Notes
1 Special thank you to Dr. Brenda Bethman, Associate Teaching Professor of Women’s, Gender, and Sexuality Studies and Director of the University of Missouri Kansas City’s Women’s Center, for her post and the discussion that it fostered. While Brenda was unable to participate in the Grenzenlos Deutsch project herself, her observations and comments came at just the right moment to initiate the project.
2 “Why Vienna?” is a question I hear frequently. During the first two phases of content collection, collaborators traveled to Germany and Austria to record interviews, take photos, and gather the material we would need to author such a curriculum. This larger, third phase of the project took place in Vienna for both ideological and practical reasons. One of the goals of the curriculum is to de-center notions of Germanness and the Germanocentrism of many textbooks, so establishing Vienna as a home base made sense. At the same time, because Central College, Amy Young’s home institution, ran a study-away program in Vienna, we were able to rent their suite of offices at the University of Vienna for our use during the entire month of July. This practical consideration made the decision about location easy for us project directors.

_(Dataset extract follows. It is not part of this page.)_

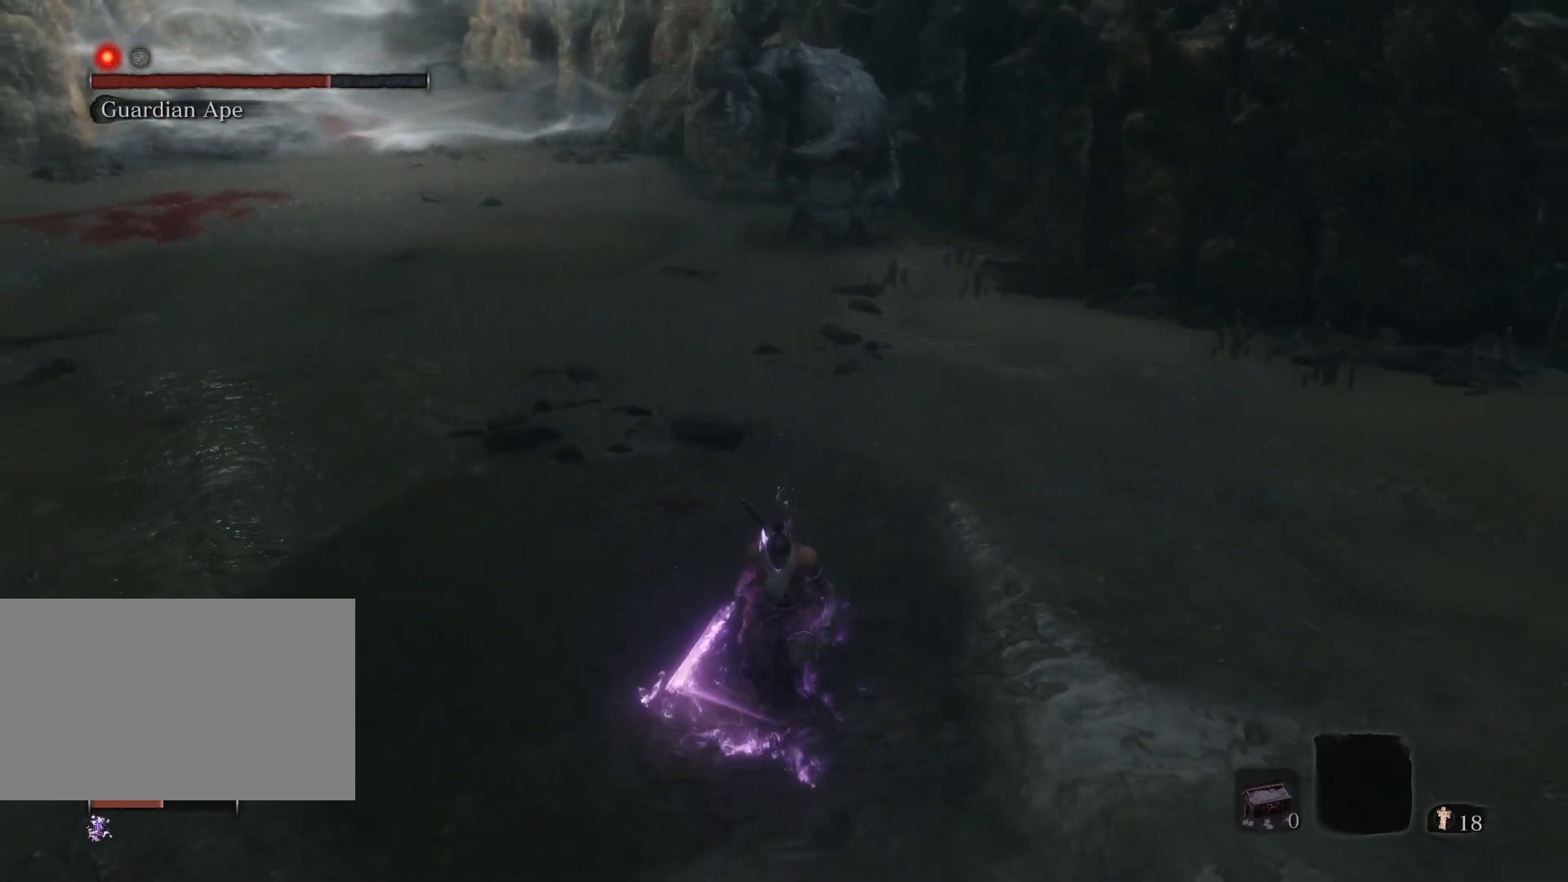
{"keys": ["s"], "mouse": [], "events": [[33, "s", "down"]]}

3 See, for example, Abel et. al. and Young et. al.
4 The entire GD team consists of: Brigetta M. Abel, Erika Berroth, Angineh Djavadghazaryans, Maureen Gallagher, Ron Joslin, Adam King, Karolina May-Chu, Isolde Mueller, Simone Pfleger, Elizabeth Schreiber-Byers, Faye Stewart, Louann Terveer, Tessa Wegener, and Amy Young.
Note that I list names here in alphabetical order, while the names that follow in the main text are listed in reverse alphabetical order. How we attribute our collective work has led to numerous conversations about pushing against the conventions that dictate name order, debates about the pros and cons of using a collective team name, and suggestions for supporting the most precarious of our team members.